#### Your task
Please go line by line and repeat the data below exactly, with no images.

━━━━━ Dataset content ━━━━━

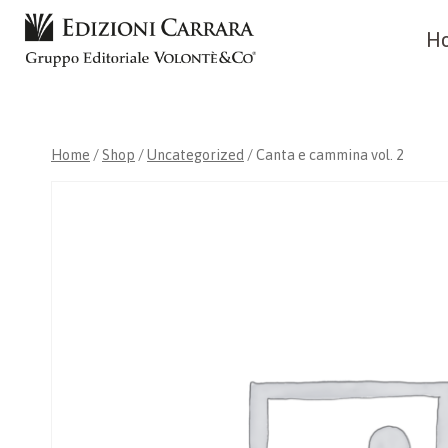
Skip
H
to
content
Home
/
Shop
/
Uncategorized
/
Canta e cammina vol. 2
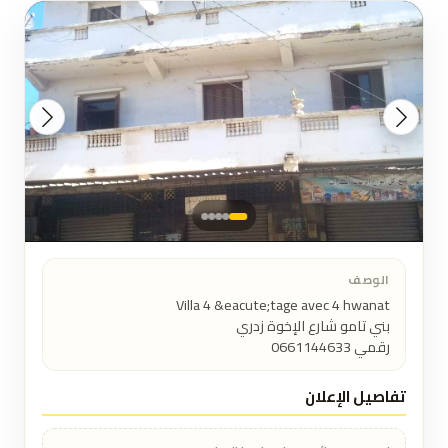
الوصف
رقمي 0661144633
تفاصيل الإعلان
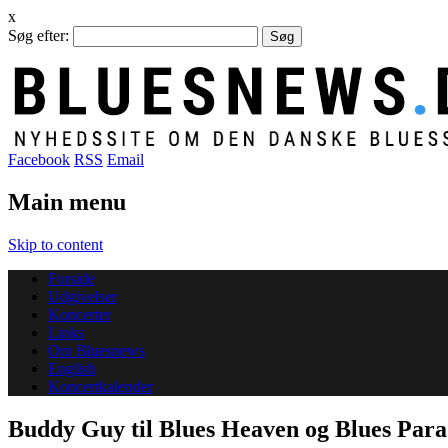
x
Søg efter:
Facebook
RSS
Email
Main menu
Skip to content
Forside
Udgivelser
Koncerter
Links
Om Bluesnews
English
Koncertkalender
Buddy Guy til Blues Heaven og Blues Para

━━━━━

#### Result of this task
Skip
H
to
content
Home
/
Shop
/
Uncategorized
/
Canta e cammina vol. 2
الوصف
رقمي 0661144633
تفاصيل الإعلان
x
Søg efter:
Facebook
RSS
Email
Main menu
Skip to content
Forside
Udgivelser
Koncerter
Links
Om Bluesnews
English
Koncertkalender
Buddy Guy til Blues Heaven og Blues Para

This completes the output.